It will be like no other FTSE 100 company. Privatised by the Kazakhstan government in stages after 1992, the company has 16 copper mines across three regions of the country. For those of you too embarrassed to ask, Kazakhstan sits directly below Russia, covering an area the size of Western Europe, and sharing a significant border with the copper-guzzling industrialising nation that is China. Kazakhstan is oil rich, mineral rich, and one day will actually be rich.

For now, it is among the lowest-cost places to mine. Kazakhmys is investing in new mining capacity and is expected to boost copper production by 50 per cent over eight years, while its strong balance sheet and currently good relations with the government should mean opportunistic acquisitions on top of this.

The list of risks should put most people off. Mining is dangerous, and production can be lost due to accidents or technical difficulties. Kazakhmys cannot go on with so high an accident rate, where 30-odd fatalities a year are leading to spiralling compensation costs.

Kazakhstan, despite having been spared the ethnic violence of other countries in this region, is still a flawed democracy whose privatisations are widely resented. Governments can act capriciously with regard to mining rights and taxes.

And then there is the copper price, at a record high (hence the share price surge since flotation) but commodities experts are split on when the extra mining capacity will catch up with the demand from China. It is worth betting that analysts will prove conservative in their assumptions on the copper price for several years yet, but remember it is a bet. At least the company's low costs mean it will not suffer as much as rivals if there is a sustained fall.

Kazakhmys is paying a market-average dividend, which also mitigates some of the risks. For long-term, risk-hungry investors with cash to spare, buy.

Keep hold of Persimmon as the builder joins FTSE 100

The second company confirmed as a new member of the FTSE 100 from the end of next week is Persimmon, which will become the UK's biggest housebuilder by number of homes sold when it consummates the £643m acquisition of Westbury.

Thanks to the surge in its share price prompted by the deal, it is already streets ahead of Barratt Developments as the biggest housebuilder by market value, weighing in at £3.36bn.

Housebuilders' shares have been climbing all year, despite the fact that house price inflation has been moderating, meaning companies can no longer expect the same fat profit margin from turning the land they bought four years ago into the latest fast-selling residential development. What seems to be becoming clear, is that the UK is avoiding a housing crash and the housebuilding sector is going to avoid the company bankruptcies of the last cycle. Meanwhile, the instruction coming through from the Government is: for pity's sake, build more homes. That can only be good for the long-term health of the most robust companies, of which Persimmon is one.
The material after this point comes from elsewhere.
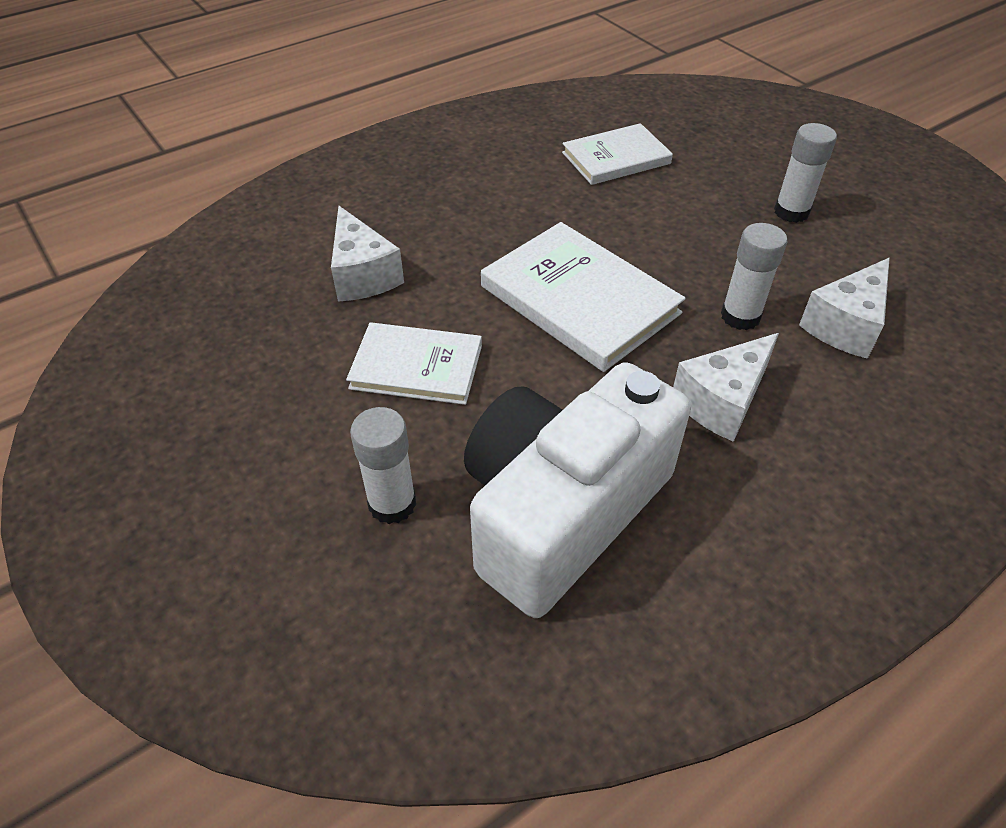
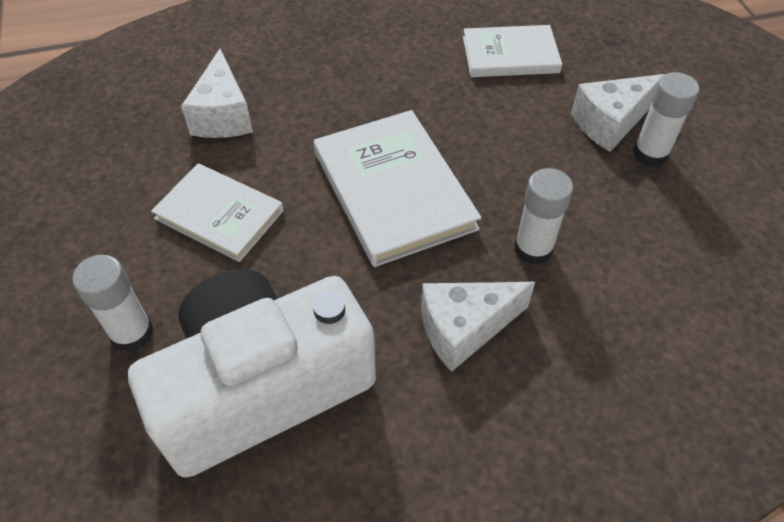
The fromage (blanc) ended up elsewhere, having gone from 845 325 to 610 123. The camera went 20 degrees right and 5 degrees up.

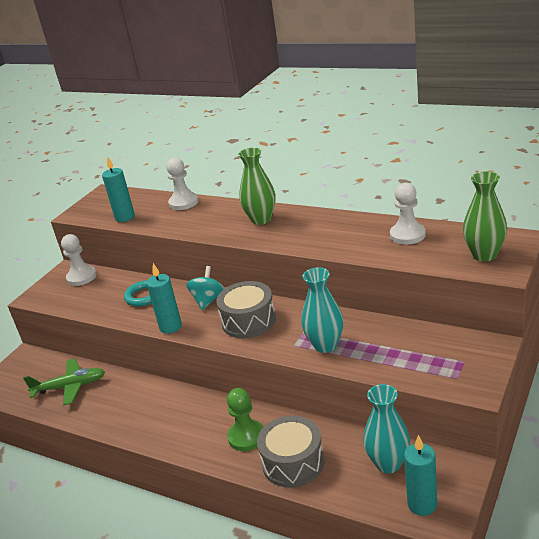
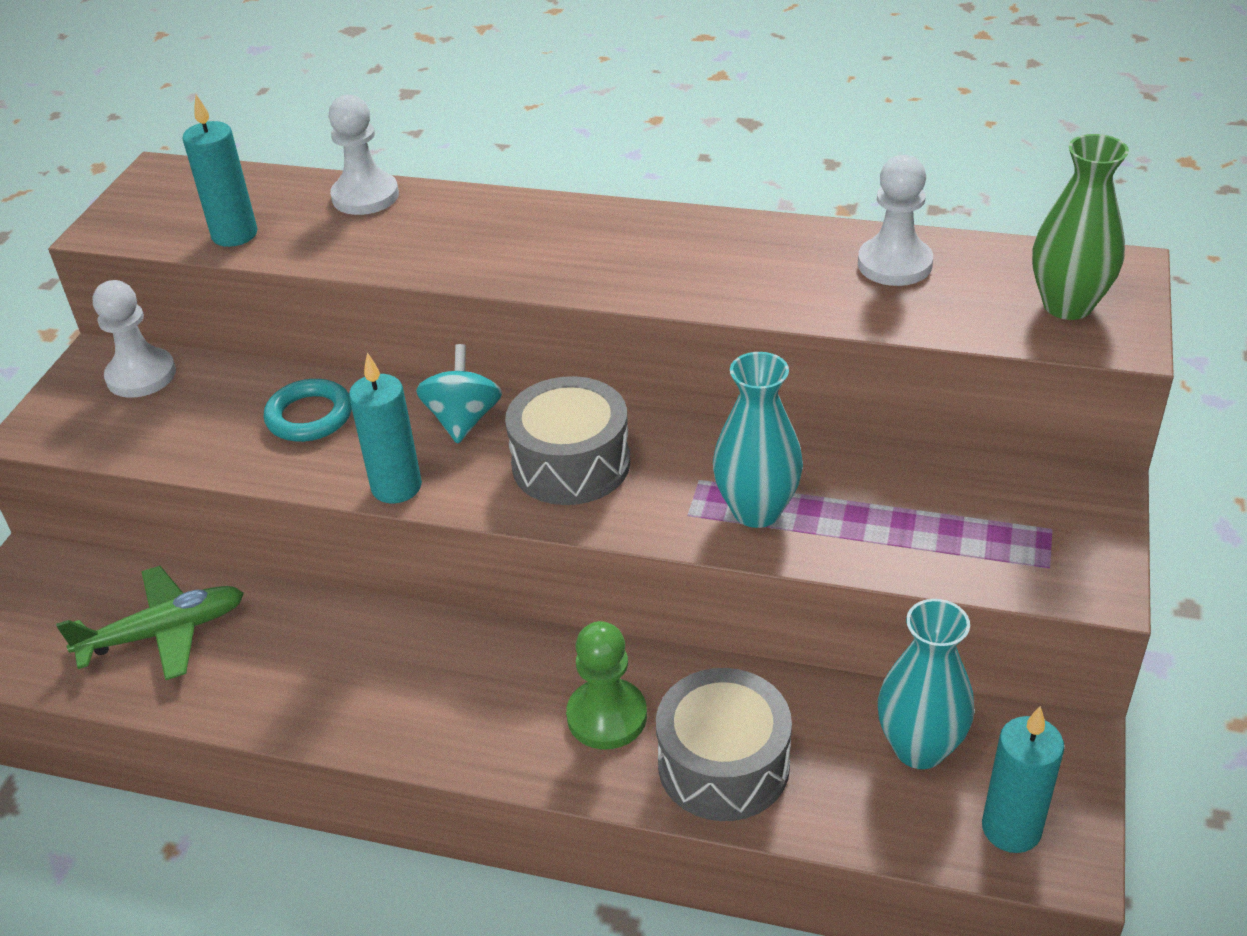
The second view lost the vase (vert) at 261 219. The camera went 15 degrees left and 10 degrees up.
The acquisition of Westbury is just a cheap land deal for Persimmon. It paid a 35 per cent premium to value of the assets in Westbury's books, but that valuation will be out of date. The combined company, with cost savings of £40m and an opportunity to focus in the next few years on the most lucrative developments planned by both sides, ought to pay down Persimmon's additional debt quickly.

Persimmon is one of the most diverse of the housebuilders, both geographically and by type of home. But it has avoided too high a concentration on city apartment blocks, where the market appears rickety.

Big dividend increases in recent years have ensured that the yield on the stock has not been whittled away by the share price surge, although it remains a below-par 2.8 per cent. The risesat least signal confidence in the sustainability of the business beyond the current rocky period, and the market may yet learn to value housebuilders against their earnings rather than their assets - i.e., more highly. We said buy at 840p in August. Now 1,139.5p, hold.